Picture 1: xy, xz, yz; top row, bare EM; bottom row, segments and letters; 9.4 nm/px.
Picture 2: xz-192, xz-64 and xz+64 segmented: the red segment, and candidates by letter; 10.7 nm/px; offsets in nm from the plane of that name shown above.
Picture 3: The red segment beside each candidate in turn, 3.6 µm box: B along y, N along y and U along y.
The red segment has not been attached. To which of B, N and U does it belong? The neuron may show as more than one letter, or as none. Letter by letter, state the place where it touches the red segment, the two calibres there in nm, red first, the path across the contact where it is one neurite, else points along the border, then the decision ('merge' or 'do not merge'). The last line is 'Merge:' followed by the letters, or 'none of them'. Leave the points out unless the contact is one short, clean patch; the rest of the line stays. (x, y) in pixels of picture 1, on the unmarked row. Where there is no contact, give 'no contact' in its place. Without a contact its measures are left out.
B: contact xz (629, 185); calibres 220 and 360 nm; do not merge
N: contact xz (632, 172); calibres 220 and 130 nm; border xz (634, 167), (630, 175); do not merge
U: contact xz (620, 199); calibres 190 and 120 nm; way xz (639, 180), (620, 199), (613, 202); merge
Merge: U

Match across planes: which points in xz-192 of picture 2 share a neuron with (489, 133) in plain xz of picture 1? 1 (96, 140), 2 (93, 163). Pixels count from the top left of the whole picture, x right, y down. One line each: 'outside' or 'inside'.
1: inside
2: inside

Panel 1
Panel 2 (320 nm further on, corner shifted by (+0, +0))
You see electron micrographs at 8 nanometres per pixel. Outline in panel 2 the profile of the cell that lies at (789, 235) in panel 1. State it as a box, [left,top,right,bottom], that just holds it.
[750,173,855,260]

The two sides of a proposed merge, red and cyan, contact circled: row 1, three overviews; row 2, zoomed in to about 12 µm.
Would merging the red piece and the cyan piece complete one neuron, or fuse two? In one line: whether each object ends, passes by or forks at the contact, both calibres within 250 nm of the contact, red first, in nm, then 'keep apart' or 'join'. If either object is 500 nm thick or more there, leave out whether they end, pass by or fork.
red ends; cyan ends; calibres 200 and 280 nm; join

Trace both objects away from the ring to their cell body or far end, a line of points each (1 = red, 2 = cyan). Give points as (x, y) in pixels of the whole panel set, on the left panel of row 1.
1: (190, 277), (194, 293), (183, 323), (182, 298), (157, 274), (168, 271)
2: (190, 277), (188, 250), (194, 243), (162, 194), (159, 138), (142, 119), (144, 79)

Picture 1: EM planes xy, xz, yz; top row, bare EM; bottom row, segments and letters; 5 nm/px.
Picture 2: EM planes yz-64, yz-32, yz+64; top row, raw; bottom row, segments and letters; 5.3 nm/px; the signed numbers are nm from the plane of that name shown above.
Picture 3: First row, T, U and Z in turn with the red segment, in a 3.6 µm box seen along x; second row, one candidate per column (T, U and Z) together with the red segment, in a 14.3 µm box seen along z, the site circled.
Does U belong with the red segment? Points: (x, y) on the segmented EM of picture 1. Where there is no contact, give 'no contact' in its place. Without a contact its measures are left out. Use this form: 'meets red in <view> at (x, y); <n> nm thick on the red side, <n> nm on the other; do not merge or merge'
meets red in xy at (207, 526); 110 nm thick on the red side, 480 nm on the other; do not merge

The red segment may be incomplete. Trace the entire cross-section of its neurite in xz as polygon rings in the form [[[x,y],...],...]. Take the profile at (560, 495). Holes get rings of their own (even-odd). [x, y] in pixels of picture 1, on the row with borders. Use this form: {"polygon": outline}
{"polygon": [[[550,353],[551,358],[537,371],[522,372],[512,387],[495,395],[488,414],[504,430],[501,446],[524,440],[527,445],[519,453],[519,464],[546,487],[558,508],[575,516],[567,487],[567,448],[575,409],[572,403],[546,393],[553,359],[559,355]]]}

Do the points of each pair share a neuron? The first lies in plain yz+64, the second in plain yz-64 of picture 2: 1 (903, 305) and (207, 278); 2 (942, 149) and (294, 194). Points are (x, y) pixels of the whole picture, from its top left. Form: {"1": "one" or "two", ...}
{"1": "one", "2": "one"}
# # #
AIM OF THE TASK
Word for word, restate the lines above from the line containing "Picture 2: xz-192, xz-64" through the line containing "Picture 3: The", with both included and nothing else.

YOUR SOLUTION
Picture 2: xz-192, xz-64 and xz+64 segmented: the red segment, and candidates by letter; 10.7 nm/px; offsets in nm from the plane of that name shown above.
Picture 3: The red segment beside each candidate in turn, 3.6 µm box: B along y, N along y and U along y.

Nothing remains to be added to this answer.